# Exercise aim:
Scan the records below and report how many lines contain the word "performance", giving the number by itself.

Records for this task START

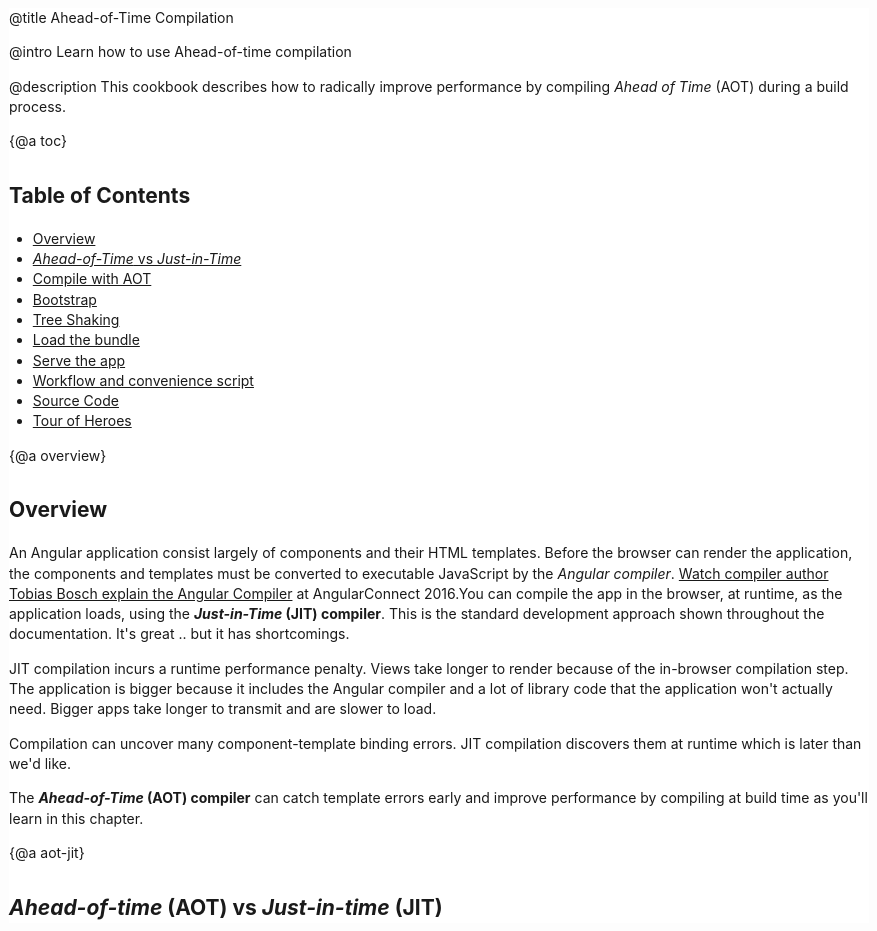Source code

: @title
Ahead-of-Time Compilation

@intro
Learn how to use Ahead-of-time compilation

@description
This cookbook describes how to radically improve performance by compiling _Ahead of Time_ (AOT)
during a build process.


{@a toc}
## Table of Contents
* [Overview](#overview)
* [_Ahead-of-Time_ vs _Just-in-Time_](#aot-jit)
* [Compile with AOT](#compile)
* [Bootstrap](#bootstrap)
* [Tree Shaking](#tree-shaking)
* [Load the bundle](#load)
* [Serve the app](#serve)
* [Workflow and convenience script](#workflow)
* [Source Code](#source-code)
* [Tour of Heroes](#toh)


{@a overview}

## Overview

An Angular application consist largely of components and their HTML templates.
Before the browser can render the application,
the components and templates must be converted to executable JavaScript by the _Angular compiler_.
<a href="https://www.youtube.com/watch?v=kW9cJsvcsGo" target="_blank">Watch compiler author Tobias Bosch explain the Angular Compiler</a> at AngularConnect 2016.You can compile the app in the browser, at runtime, as the application loads, using the **_Just-in-Time_ (JIT) compiler**.
This is the standard development approach shown throughout the documentation.
It's great .. but it has shortcomings.

JIT compilation incurs a runtime performance penalty.
Views take longer to render because of the in-browser compilation step.
The application is bigger because it includes the Angular compiler
and a lot of library code that the application won't actually need.
Bigger apps take longer to transmit and are slower to load.

Compilation can uncover many component-template binding errors.
JIT compilation discovers them at runtime which is later than we'd like.

The **_Ahead-of-Time_ (AOT) compiler** can catch template errors early and improve performance
by compiling at build time as you'll learn in this chapter.



{@a aot-jit}

## _Ahead-of-time_ (AOT) vs _Just-in-time_ (JIT)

Records for this task END

# Written solution:
3